> Text shown:
Analysis of Embeddings¶

Table of contents

  • Analysis of Embeddings
    - Loading Embeddings
    - Loading Data Partitions
    - Merging content, title and label to embedding vectors
    • Visualizing Labeled data
      • MiniLM Embedding Space
        • PCA of MiniLM
      • mpnet-base Embedding Space
        • PCA of mpnet-base

The notebook at hand aims to dive into the possible patterns dimensionality reduction techniques can show within the proposed embedding models.

To analyze the embedding spaces we use Arize's Phoenix app which decomposes the high dimensionality into a 3-dimensional space using UMAP. Additionally we will also look at each embedding space in a PCA-decomposed representation to see how much impact the decomposition algorithm may have.

We looked at the performance of the following two embedding models:

  • all-MiniLM-L6-v2
  • all-mpnet-base-v2
In [ ]:
import os
import sys

import pandas as pd
import plotly
import plotly.express as px

from dotenv import load_dotenv

current_dir = os.getcwd()
parent_dir = os.path.dirname(current_dir)

sys.path.append(parent_dir)

plotly.offline.init_notebook_mode()
load_dotenv()
Out[ ]:
True

Loading Embeddings¶

The first step is to load the persisted embeddings from each embedding model. The embedding vectors (i.e. embedding vector matrix) was saved in the data/embeddings/* folder for each split in the initial train, test and validation split.

The following block loads these split up matrices into memory.

In [ ]:
DATA_DIR = os.getenv('DATA_DIR', 'data')
EMBEDDING_DATA_DIR = os.path.abspath(os.path.join(parent_dir, DATA_DIR, 'embeddings'))

weak_labelled = {}

embedding_model_dirs = [d for d in os.listdir(EMBEDDING_DATA_DIR) if os.path.isdir(os.path.join(EMBEDDING_DATA_DIR, d))]
embeddings = {}

for dir in embedding_model_dirs:
    print(f"- Opening Embeddings from {dir}")
    curr_embeddings = {}
    for file in os.listdir(os.path.join(EMBEDDING_DATA_DIR, dir)):
        if file.endswith('.pkl'):
            filename = file.split('.')[0]
            curr_embeddings[filename] = pd.read_pickle(os.path.join(EMBEDDING_DATA_DIR, dir, file))
        print(f"  - Read {file}")

> Exercise aim: In the notebook text on analyzing embeddings, which technique does Arize's Phoenix app use to reduce the embeddings to a 3-dimensional space?

> Dataset excerpt:
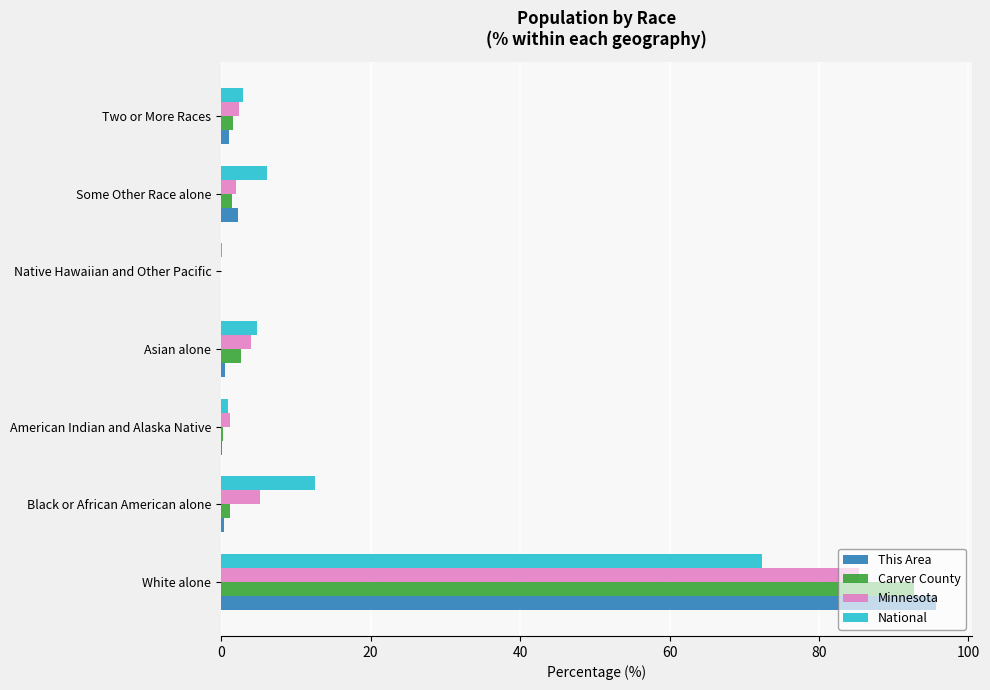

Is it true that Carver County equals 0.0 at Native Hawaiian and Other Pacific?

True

> Result below: UMAP